UPDATED: SEPTEMBER 12, 2019 AT 5:31 PM
BY
Digital Content Producer

(CNN) — Utah Republican Sen. Mitt Romney said Thursday he plans to withhold his endorsement in the 2020 race both in the primary and in the general election.

“I’m not planning on endorsing in the presidential race,” Romney told CNN at the Capitol. “At this stage, I’m not planning on endorsing in the primary or in the general.”

The move underscores the uneasy relationship between the GOP’s 2012 presidential nominee and the leader of his party.

Romney’s reasons

Romney’s statement adds more certainty about his plans for the presidential race. He had previously signaled he was “unlikely” to endorse a candidate in the 2020 elections.
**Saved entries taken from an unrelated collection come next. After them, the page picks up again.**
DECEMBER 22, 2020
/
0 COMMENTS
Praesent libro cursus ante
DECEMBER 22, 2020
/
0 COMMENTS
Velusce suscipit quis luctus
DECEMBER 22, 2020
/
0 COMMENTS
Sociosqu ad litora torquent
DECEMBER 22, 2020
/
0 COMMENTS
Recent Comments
The decision by a party’s previous nominee to avoid backing a sitting president is another norm-breaking episode in Mr. Trump’s tumultuous time atop the Republican Party.

Romney is a friend of one of Trump’s primary challengers, Bill Weld. Weld served as Massachusetts governor before Romney’s term in office. In an April interview, Romney declined to say if he would get behind the long-shot candidate.

On Thursday, Romney told CNN that he’s concerned about the move by several states to cancel their primary contests. The cancellations are seen as a bid to help President Trump as he faces challenges from Weld, former Illinois Rep. Joe Walsh and former South Carolina congressman and Gov. Mark Sanford.

“I would far prefer having an open primary, caucus, convention process … where people can be heard,” said Romney, who reiterated that he’s not running himself

Past criticism of President Trump

Romney was an outspoken critic of Trump’s in the 2016 campaign. He then flirted with the notion of becoming the President’s secretary of state before the President chose Rex Tillerson for the job.

On the eve of starting his job as a freshman Utah senator, Romney wrote an opinion piece bashing Trump’s actions and questioning his character, saying he had “not risen to the mantle of the office.”

And after the Mueller report came out, Romney offered perhaps the toughest criticism of any Republican lawmaker, saying he was “sickened at the extent and pervasiveness of dishonesty and misdirection by individuals in the highest office of the land, including the President.”

Yet Romney only periodically spars with Trump. He often votes to back the President’s nominees. Romney has supported Mr. Trump’s policies and has shied away from criticizing even some of the more controversial Trump tweets.

Critics turned supporters

Other Trump critics have now become allies of the President. For instance, after lashing Trump repeatedly in 2016 and warning voters about the threat Trump posed to the country, Sen. Ben Sasse received the President’s endorsement for his Senate reelection campaign. This, after the Nebraska Republican mostly avoided criticizing the President this year.

Republican Sen. Lindsey Graham of South Carolina, once a fierce critic of Trump’s, is now one of his closest confidantes. Asked Thursday if he’s concerned that some state primaries are being canceled in 2020, Graham said it’s been done in the past and that Trump has been a “good President so I’m all good with that.”